Written task:
Write out every line of the data below word for word, but leave the pictures out.

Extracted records
* start *

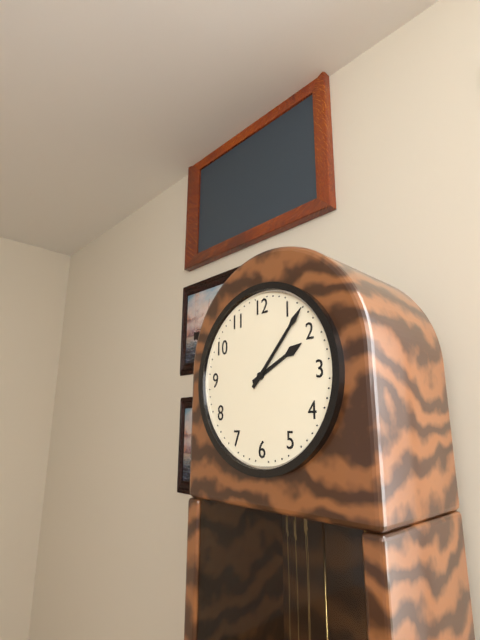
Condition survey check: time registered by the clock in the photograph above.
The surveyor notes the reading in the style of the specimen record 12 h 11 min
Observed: 2 h 07 min
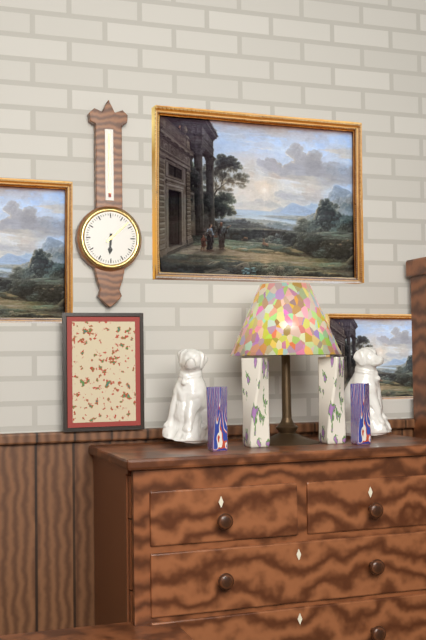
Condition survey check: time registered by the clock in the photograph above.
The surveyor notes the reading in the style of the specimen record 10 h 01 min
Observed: 6 h 08 min
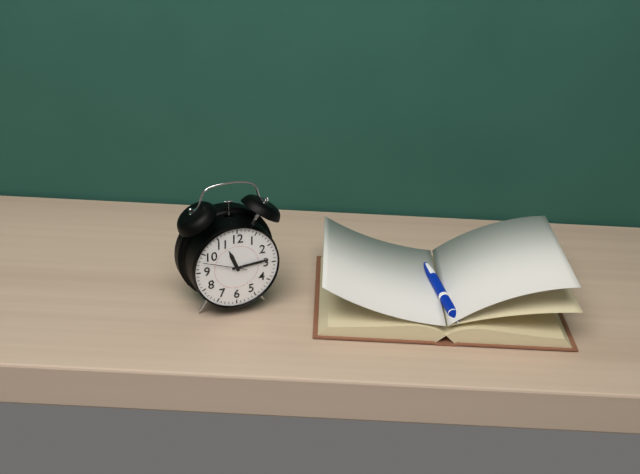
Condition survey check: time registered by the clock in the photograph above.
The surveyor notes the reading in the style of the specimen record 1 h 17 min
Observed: 11 h 14 min
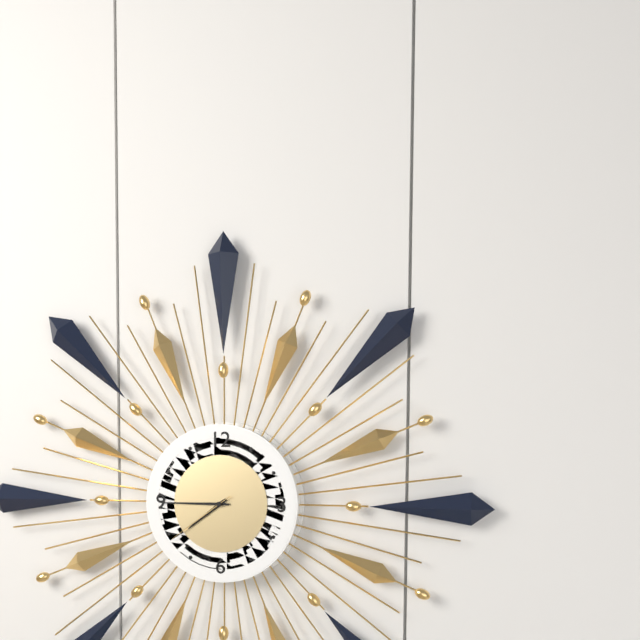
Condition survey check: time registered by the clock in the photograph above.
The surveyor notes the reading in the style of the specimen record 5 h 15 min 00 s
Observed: 7 h 45 min 39 s
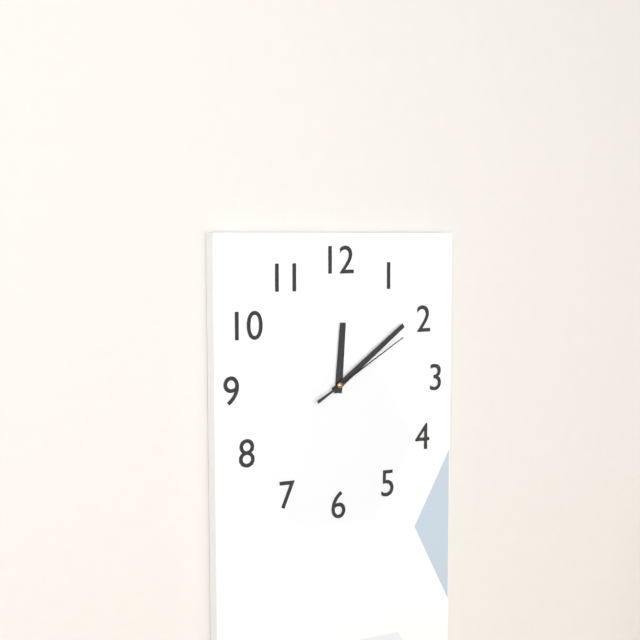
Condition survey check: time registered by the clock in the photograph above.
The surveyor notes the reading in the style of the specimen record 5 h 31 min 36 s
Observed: 12 h 09 min 10 s
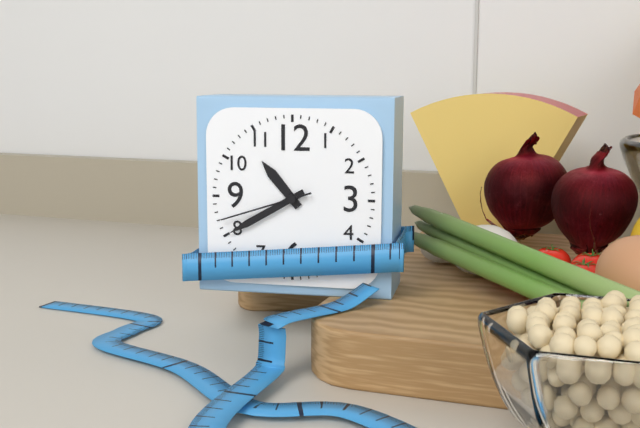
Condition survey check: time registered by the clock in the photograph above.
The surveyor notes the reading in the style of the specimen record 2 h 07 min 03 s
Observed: 10 h 40 min 42 s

* end *

Worked solution:
Condition survey check: time registered by the clock in the photograph above.
The surveyor notes the reading in the style of the specimen record 12 h 11 min
Observed: 2 h 07 min
Condition survey check: time registered by the clock in the photograph above.
The surveyor notes the reading in the style of the specimen record 10 h 01 min
Observed: 6 h 08 min
Condition survey check: time registered by the clock in the photograph above.
The surveyor notes the reading in the style of the specimen record 1 h 17 min
Observed: 11 h 14 min
Condition survey check: time registered by the clock in the photograph above.
The surveyor notes the reading in the style of the specimen record 5 h 15 min 00 s
Observed: 7 h 45 min 39 s
Condition survey check: time registered by the clock in the photograph above.
The surveyor notes the reading in the style of the specimen record 5 h 31 min 36 s
Observed: 12 h 09 min 10 s
Condition survey check: time registered by the clock in the photograph above.
The surveyor notes the reading in the style of the specimen record 2 h 07 min 03 s
Observed: 10 h 40 min 42 s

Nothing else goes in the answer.